Looking through the records that follow, determine how many lines contain "Mineral" and reply with that number alone.

[SOURCE INFORMATION Boundary: Start]

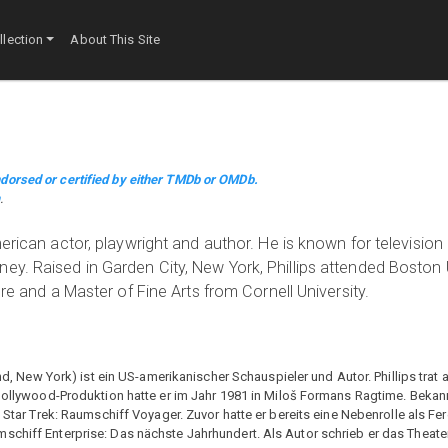
lection
About This Site
dorsed or certified by either TMDb or OMDb.
m
.
erican actor, playwright and author. He is known for television
ey. Raised in Garden City, New York, Phillips attended Boston 
ure and a Master of Fine Arts from Cornell University.
and, New York) ist ein US-amerikanischer Schauspieler und Autor. Phillips trat 
 Hollywood-Produktion hatte er im Jahr 1981 in Miloš Formans Ragtime. Bekan
e Star Trek: Raumschiff Voyager. Zuvor hatte er bereits eine Nebenrolle als Fer
schiff Enterprise: Das nächste Jahrhundert. Als Autor schrieb er das Theat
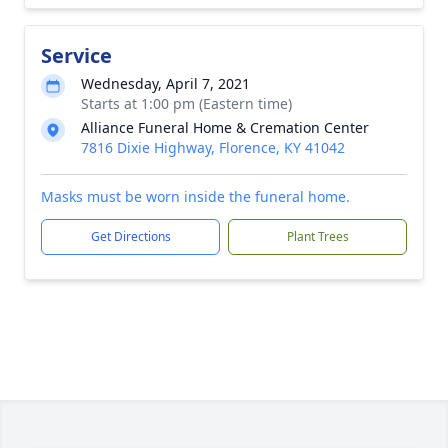
Service
Wednesday, April 7, 2021
Starts at 1:00 pm (Eastern time)
Alliance Funeral Home & Cremation Center
7816 Dixie Highway, Florence, KY 41042
Masks must be worn inside the funeral home.
Get Directions
Plant Trees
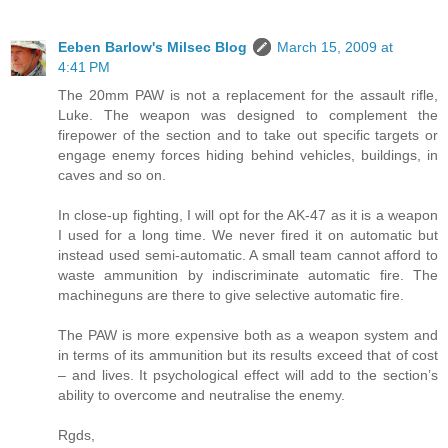
Eeben Barlow's Milsec Blog
March 15, 2009 at
4:41 PM
The 20mm PAW is not a replacement for the assault rifle,
Luke. The weapon was designed to complement the
firepower of the section and to take out specific targets or
engage enemy forces hiding behind vehicles, buildings, in
caves and so on.
In close-up fighting, I will opt for the AK-47 as it is a weapon
I used for a long time. We never fired it on automatic but
instead used semi-automatic. A small team cannot afford to
waste ammunition by indiscriminate automatic fire. The
machineguns are there to give selective automatic fire.
The PAW is more expensive both as a weapon system and
in terms of its ammunition but its results exceed that of cost
– and lives. It psychological effect will add to the section’s
ability to overcome and neutralise the enemy.
Rgds,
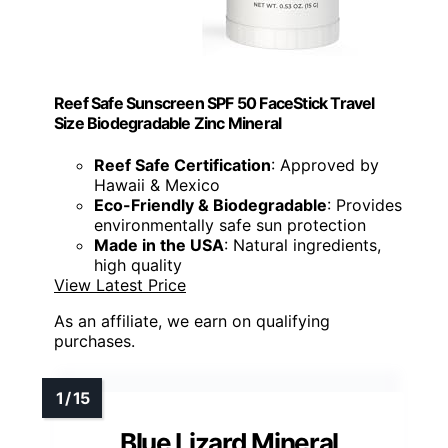
Reef Safe Sunscreen SPF 50 FaceStick Travel
Size Biodegradable Zinc Mineral
Reef Safe Certification
: Approved by
Hawaii & Mexico
Eco-Friendly & Biodegradable
: Provides
environmentally safe sun protection
Made in the USA
: Natural ingredients,
high quality
View Latest Price
As an affiliate, we earn on qualifying
purchases.
Blue Lizard Mineral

[SOURCE INFORMATION Boundary: End]

== RESPONSE AREA ==
2